Sin arreglos superficiales, y vestida de manera discreta, Clara derrochaba inteligencia a través de unos ojos oscuros aún más resplandecientes que los diamantes y esmeraldas de las damas; su andar era más cadencioso que la música con la que el convite era amenizado, su cuello más largo y elegante que la suntuosidad de una concurrencia que, con el paso de las horas y las copas de vino espumoso, perdía cada vez más eso que llaman compostura. Justo así, en estado etílico burbujeante, departía en la fiesta en honor a su madre el hijo de los virreyes, una suerte de mirrey virreinal que, como los de hoy, no conocía los beneficios que la tolerancia a la frustración produce. El junior barroco, con esa misma actitud con la que hijos de ex presidentes aparecen en redes sociales disparando armas de grueso calibre, o golpean al personal de grupos musicales, o colideran sectas sexuales, intentó abordar varias veces a Clara quien, ante la insistencia del pirrurris barroco, decidió ir a casa y caer antes en los brazos de Morfeo que en los de Dionisio quien, sabía, es mal consejero.
Nada más llegó a su hogar, un palacete contiguo al convento de la Encarnación, Clara se dirigió al balcón donde, además de una campana lejana, escuchó las palabras con las que un joven, Gonzalo de Vieira, le hacía saber el amor que por ella sentía. A diferencia del mirrey novohispano, Gonzalo sí era correspondido por Clara, a quien, nada más de verlo, le brillaban los ojos con mayor destello que cualquier astro en el cielo, lo que le valió ser llamada por su amado con el nombre de Estrella. Esa noche ambos se dijeron secretos y confesiones, de esas que nada más los enamorados saben decir, hasta que unos pasos los alertaron y cada quien jaló en distintas direcciones.

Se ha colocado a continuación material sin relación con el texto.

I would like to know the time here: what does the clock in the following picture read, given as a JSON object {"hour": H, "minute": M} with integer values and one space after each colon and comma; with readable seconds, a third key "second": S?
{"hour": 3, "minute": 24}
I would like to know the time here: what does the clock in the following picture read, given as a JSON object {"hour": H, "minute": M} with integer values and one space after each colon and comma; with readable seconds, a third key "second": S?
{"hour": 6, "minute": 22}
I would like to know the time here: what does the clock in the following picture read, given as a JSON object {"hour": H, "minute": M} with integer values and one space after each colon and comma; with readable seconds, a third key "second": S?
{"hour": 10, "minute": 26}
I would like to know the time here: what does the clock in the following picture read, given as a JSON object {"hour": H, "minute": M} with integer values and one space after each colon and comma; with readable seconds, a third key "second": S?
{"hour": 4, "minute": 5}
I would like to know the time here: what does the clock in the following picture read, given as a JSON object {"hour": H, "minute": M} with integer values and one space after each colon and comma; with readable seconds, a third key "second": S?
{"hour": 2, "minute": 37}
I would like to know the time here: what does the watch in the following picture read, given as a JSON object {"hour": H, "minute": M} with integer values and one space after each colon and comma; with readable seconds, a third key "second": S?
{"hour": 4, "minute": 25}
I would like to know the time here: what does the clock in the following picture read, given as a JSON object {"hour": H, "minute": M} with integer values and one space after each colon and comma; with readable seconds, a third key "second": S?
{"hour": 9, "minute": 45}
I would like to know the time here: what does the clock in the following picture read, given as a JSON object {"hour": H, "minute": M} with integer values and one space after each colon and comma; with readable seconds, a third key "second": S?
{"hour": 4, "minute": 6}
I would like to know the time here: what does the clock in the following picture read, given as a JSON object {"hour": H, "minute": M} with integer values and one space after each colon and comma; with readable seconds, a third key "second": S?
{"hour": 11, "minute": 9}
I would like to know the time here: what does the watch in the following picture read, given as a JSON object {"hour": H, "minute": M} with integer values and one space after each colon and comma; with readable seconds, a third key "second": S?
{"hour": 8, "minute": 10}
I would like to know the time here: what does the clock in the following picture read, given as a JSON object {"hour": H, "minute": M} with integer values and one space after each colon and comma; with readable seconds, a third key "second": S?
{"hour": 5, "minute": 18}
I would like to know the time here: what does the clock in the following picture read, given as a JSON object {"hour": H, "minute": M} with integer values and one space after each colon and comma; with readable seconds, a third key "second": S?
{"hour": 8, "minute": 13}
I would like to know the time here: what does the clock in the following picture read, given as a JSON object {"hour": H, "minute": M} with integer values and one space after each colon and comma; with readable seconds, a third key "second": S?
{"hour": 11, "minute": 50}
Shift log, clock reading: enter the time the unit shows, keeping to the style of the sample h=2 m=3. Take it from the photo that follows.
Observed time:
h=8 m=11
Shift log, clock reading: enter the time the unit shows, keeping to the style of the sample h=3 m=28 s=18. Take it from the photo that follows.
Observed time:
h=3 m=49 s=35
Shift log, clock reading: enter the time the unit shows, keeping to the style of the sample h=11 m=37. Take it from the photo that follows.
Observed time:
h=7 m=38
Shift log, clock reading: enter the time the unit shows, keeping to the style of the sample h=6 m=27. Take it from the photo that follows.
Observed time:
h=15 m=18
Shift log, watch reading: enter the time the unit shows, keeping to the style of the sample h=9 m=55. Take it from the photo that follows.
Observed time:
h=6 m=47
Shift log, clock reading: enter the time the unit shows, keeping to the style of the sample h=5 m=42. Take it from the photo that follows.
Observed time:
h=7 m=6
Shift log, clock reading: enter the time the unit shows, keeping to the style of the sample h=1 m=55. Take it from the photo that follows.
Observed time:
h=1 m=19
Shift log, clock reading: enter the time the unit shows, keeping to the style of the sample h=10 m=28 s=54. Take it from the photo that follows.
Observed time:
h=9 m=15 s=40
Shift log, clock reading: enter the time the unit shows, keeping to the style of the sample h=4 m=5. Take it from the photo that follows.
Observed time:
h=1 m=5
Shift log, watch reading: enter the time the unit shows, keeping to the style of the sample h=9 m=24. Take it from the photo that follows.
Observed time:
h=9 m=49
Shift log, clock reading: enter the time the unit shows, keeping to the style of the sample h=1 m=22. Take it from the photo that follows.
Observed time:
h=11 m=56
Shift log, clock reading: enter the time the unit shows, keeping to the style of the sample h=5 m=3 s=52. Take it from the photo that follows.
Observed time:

Gonzalo se sintió perseguido y detuvo el paso para empuñar su espada y defenderse de quien caminaba detrás suyo; se trataba de un hombre que nada más de percatarse de haber sido descubierto lo retó a duelo. Ambos se dirigieron a la Plaza de Santo Domingo para batirse, uno de ellos cayó herido y el otro huyó. Al día siguiente, Clara y su madre recibieron una visita de lo más inesperada, se trataba del virrey, quien justificó su presencia al pedir la mano de Clara para su hijo, y la ausencia de éste a un “incidente de juerga”. La madre, feliz, preguntó a su hija sobre la decisión que tomaría, a lo que Clara contestó, a ella y al virrey, que le dieran tres días para pensar, lo que no significaba que quisiera considerarlo, finalmente esa era la costumbre y forma, pero sabía de antemano que rechazaría la oferta.
Salió el virrey de casa de Clara y tras él pasó un cortejo fúnebre; al preguntar quién era el difunto respondieron que un joven que se batió a duelo la noche anterior y cuyo nombre en vida había sido Gonzalo de Vieira. Clara, después de recuperarse de la impresión, le avisó a su madre que no sería consuegra de un virrey y que se recluiría en el convento contiguo a su casa, el de La Encarnación. A partir de entonces los ojos de Clara dejaron de brillar para siempre. Su madre supo que no cambiaría de decisión y tapeó las puertas de la casa, mandó a abrir un acceso al convento, y se resignó con que su hija pudiera, al mismo tiempo, recluirse y seguir viviendo en el lugar en el que había nacido, en el que su estrella se eclipsó y en el que finalmente, a diferencia de su amor, murió.